Humans are naturally good at spotting outliers, provided we’re given enough data to form a clear mental model of what’s normal for a dataset. Graphs and other ways of visualizing data make this even easier for us. If we dig deep into a plot of time series data, we could spot all three types, even if it took us a while. However, it’s impractical for businesses to use manual outlier detection for hundreds, thousands, or millions of metrics.
Outlier detection and matters of the heart
It turns out that neural networks are also good at detecting outliers and, in some areas, are already better than humans in terms of recall (how well all the real outliers are identified) and precision (how many of the data points identified as outliers were outliers).
One example is the recently developed 34-layer convolutional neural network created by Stanford researchers, which outperforms board-certified cardiologists at heart arrhythmia detection. This neural net utilized a massive dataset of ECG recordings taken from people who wore a specific wearable heart monitor. This is one context where abstract statistical terms like precision and recall can mean the difference between life and death, especially for those who may not have access to a cardiologist.
Part of the team’s success was having a dataset of ECG recordings far larger than anyone who has attempted to use computers to detect heart arrhythmia accurately.

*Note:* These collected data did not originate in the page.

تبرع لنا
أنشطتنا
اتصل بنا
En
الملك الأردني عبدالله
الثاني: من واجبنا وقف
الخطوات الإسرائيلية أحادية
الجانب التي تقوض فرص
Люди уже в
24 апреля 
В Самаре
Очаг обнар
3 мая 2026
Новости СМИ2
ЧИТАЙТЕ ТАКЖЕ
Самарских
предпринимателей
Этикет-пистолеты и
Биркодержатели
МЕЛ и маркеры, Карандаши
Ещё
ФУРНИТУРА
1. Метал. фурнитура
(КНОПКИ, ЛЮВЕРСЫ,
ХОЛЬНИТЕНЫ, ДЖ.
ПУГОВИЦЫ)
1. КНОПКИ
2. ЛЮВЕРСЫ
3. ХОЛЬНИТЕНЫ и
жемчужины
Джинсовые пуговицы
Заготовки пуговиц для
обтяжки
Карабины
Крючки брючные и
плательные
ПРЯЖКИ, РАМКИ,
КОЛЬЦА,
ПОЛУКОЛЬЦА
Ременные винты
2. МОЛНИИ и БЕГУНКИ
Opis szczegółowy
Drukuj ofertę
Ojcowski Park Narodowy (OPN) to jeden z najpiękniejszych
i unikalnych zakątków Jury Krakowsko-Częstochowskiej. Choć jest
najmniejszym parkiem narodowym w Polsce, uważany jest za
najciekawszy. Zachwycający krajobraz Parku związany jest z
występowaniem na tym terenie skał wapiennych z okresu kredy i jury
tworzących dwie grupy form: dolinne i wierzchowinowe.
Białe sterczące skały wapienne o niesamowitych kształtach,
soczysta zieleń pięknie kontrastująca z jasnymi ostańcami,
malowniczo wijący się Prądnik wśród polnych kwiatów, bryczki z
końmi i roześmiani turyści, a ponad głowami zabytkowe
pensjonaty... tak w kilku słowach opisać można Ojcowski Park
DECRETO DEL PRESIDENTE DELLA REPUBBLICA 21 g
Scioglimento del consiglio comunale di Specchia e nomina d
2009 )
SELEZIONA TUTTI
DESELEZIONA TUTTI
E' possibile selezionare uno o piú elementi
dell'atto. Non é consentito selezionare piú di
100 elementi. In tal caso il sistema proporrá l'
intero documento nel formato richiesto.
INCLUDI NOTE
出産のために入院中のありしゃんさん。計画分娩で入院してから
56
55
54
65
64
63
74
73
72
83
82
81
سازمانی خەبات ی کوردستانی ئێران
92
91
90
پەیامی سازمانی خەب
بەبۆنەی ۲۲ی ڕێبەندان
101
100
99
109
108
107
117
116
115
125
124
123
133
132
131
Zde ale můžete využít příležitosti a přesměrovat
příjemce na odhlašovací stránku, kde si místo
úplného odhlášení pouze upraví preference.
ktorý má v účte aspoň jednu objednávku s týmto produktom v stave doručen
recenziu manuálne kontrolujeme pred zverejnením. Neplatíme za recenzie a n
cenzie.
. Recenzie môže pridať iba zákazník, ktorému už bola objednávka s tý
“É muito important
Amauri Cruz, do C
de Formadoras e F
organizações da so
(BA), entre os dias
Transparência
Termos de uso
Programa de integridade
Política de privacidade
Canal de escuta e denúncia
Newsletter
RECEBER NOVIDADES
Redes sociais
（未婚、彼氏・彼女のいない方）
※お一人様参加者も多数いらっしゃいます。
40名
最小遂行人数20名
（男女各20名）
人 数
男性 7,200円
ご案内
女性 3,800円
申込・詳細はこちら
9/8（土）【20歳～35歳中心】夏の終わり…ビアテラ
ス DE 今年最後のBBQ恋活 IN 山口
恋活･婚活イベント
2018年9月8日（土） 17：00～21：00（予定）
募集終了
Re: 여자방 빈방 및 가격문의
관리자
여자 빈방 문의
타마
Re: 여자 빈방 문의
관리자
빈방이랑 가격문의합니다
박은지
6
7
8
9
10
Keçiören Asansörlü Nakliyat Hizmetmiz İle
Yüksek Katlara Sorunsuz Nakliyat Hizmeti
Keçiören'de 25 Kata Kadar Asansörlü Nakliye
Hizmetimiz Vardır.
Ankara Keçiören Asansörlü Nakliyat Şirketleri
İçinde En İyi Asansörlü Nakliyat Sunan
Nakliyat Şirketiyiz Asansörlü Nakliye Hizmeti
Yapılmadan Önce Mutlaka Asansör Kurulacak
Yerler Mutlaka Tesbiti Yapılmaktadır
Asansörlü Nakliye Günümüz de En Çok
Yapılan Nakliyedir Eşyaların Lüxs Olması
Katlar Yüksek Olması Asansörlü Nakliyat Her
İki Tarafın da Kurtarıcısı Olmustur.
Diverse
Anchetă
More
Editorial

They had this huge dataset because the research team partnered with the wearable heart monitor vendor, which was able to collect real data from its customers. Machine learning needs lots of data to learn from, just like we all needed to spend our first few years of life listening to and babbling at adults before we could speak in complete sentences.
Just like the heart arrhythmia example, real-time outlier detection vendor Anodot uses lots of data and neural nets to achieve high precision, recall, and conciseness in real time at the scale of millions of metrics. It does so by tailoring the specific statistical outlier tests to the distribution seen in the data and learning the “normal” behavior of a metric over time. Any data point that the statistical test identifies as outside of the normal range is labeled an outlier. This robust approach can identify all three types of outliers in any time series data.
Regarding business metrics, precision means catching only legitimate and significant outliers and not flooding analysts with false positives. Recall means not letting legitimate outliers slip through, like a price glitch that causes you to lose hundreds of dollars of revenue on every sale.
And hemorrhaging revenue is the last thing your company needs. Machine learning can pump new insights into your business, boosting your bottom line.